Therefore, a successful ethics strategy should focus on individual dispositions and organizational structures alike, whereas the overarching goal of every measure should be the prevention of harm. Or, in this case: prevent AI-based applications from inflicting direct or indirect harm. This rationale can be fulfilled by ensuring explainability of algorithmic decision making, by mitigating biases and promoting fairness in machine learning, by fostering AI robustness and the like. However, in addition to listing these issues is asking how AI practitioners can be taught to intuitively keep them in mind. This would mean to transition from a situation of an external “ethics assessment” of existing AI products with a “checkbox guideline” to an internal process of establishing “ethics for design”.
Empirical research shows that having plain knowledge on ethical topics or moral dilemmas is likely to have no measurable influence on decision making. Even ethics professionals, meaning ethics professors and other scholars of ethics, typically do not act more ethically than non-ethicists (Schwitzgebel, 2009; Schwitzgebel & Rust, 2014). Correspondingly, in the AI field, empirical research shows that ethical principles have no significant influence on technology developer’s decision making routines (McNamara et al., 2018). Ultimately, ethical principles do not suffice to secure prosocial ways to develop and use new technologies (Mittelstadt, 2019). Normative principles are not worth much if they are not acknowledged and adhered to. In order to actually acknowledge the importance of ethical considerations, certain character dispositions or virtues are required, among others, virtues that encourage us to stick to moral ideals and values.

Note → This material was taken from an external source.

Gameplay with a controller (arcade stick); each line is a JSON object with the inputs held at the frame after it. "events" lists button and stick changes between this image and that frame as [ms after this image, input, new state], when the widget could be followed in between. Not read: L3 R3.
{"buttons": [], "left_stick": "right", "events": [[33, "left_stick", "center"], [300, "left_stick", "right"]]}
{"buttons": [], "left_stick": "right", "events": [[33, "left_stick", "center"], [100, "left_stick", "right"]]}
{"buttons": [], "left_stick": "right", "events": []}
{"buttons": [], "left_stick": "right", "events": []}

3 Basic AI Virtues—the Foundation for Ethical Decision Making
Western virtue ethics has its roots in moral theories of Greek philosophers. However, after deontology and utilitarianism became more mainstream in modern philosophy, virtue ethics recently experienced a “comeback”. Roughly speaking, this comeback of scholarly interest in virtue ethics was initiated by Anscombe’s essay “Modern Moral Philosophy” (1958) but found prominent supporters and continued to grow by MacIntyre (1981), Nussbaum (1993), Hursthouse (2001) and many more. Virtue ethics also has a rich tradition in East and Southeast philosophy, especially in Confucian and Buddhist ethical theories (Keown, 1992; Tiwald, 2010). Virtue-based ethical theories treat character as fundamental to ethics, whereas deontology, arguably the most prevalent ethical theory, focusses on principles. But what are the differences between principles and virtues? The former is based on normative rules that are universally valid, the latter addresses the question of what constitutes a good person or character. While ethical principles equal obligations, virtues are ideals that AI practitioners can aspire to. Deontology-inspired normative principles focus on the action rather than the actor. Thus, principlism defines action-guiding principles, whereas virtue ethics demands the development of specific positive character dispositions or character strengths.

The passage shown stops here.